Cryptography relies heavily on the assumption that certain mathematical problems are hard to solve in a realistic amount of time. When looking at Public-Key (Asymmetric) Cryptography, which is what we'll be focusing on in this blog post we use the assumed existence of One-Way functions, i.e. functions that are easy to compute one way but are difficult to invert. We use problems from algorithmic number theory to produce these functions.

Factoring

The first difficult problem from number theory to talk about is factoring. Given a composite integer $N$ the factoring problem is to find positive integers $p,q$ such that $N = pq$. Although on the face of it this seems like a very simple problem, this is in fact a very tough, well studied problem. This can be solved in exponential time by checking all the numbers $p = 2, \ldots, \sqrt{N}$. However, solving a problem in exponential time is not fast enough.
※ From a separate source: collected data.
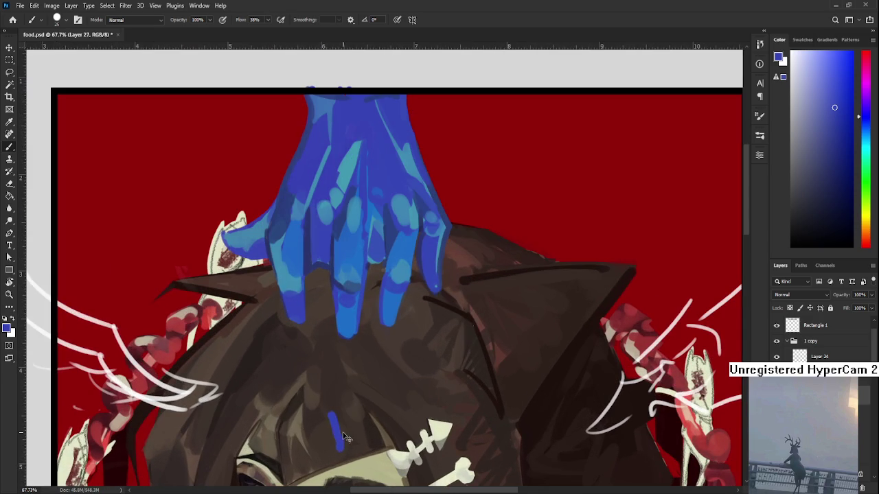
Step: Undo the stray hair mark, switch to the Eraser, and put the hand layer in free transform
key("ctrl+comma")
key("ctrl+comma")
key("e")
scroll(339, 430, "down", 2)
scroll(341, 424, "down", 1)
mouse_move(410, 396)
left_mouse_down()
mouse_move(431, 301)
mouse_move(413, 395)
left_mouse_up()
scroll(385, 329, "up", 1)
No polynomial time algorithm has been developed to solve the factoring problem, despite many years of research. Clearly there are examples of $N$ for which this is very easy to solve, for example whenever $N$ is even. Therefore, when starting to think about using this in a Cryptographic construction we consider $N$ as very large and being constructed by 2 large primes $p,q$.

The RSA Problem

In RSA public-key encryption [1] Alice encrypts a plaintext $M$ using Bob's public key $(n,e)$ to ciphertext $C$ by $C = M^e (\textrm{mod } n)$ where $n$ is the product of two large primes and $e \geq 3$ is an odd integer that is coprime to the order of $\mathbb{Z}_n^{*}$, the group of invertible elements of $\mathbb{Z}_n$. Bob knows the private key $(n,d)$ where $de = 1 (\textrm{ mod } (p-1)(q-1))$ meaning he can compute $M = C^d (\textrm{mod } n)$. An adversary can eavesdrop $C$ and can know the public key $(n, e)$ however to calculate $M$ the adversary must find the factors of $n$. Therefore, this means the RSA problem is no harder than integer factorisation but is still a very hard problem to solve provided a suitable $n$ is chosen.

The Strong RSA Assumption

The strong RSA assumption differs from the RSA assumption in that the adversary can choose the (odd) public exponent $e \geq 3$. The adversary's task is to compute the plaintext $M$ from the ciphertext given that $C = M^e (\textrm{mod } n)$. This is at least as easy as the RSA problem meaning that the strong RSA assumption is, unsurprisingly, a stronger assumption. The RSA problem is now over a quarter of a century old. Public key encryption schemes have been developed that derive their strength fully from the RSA problem.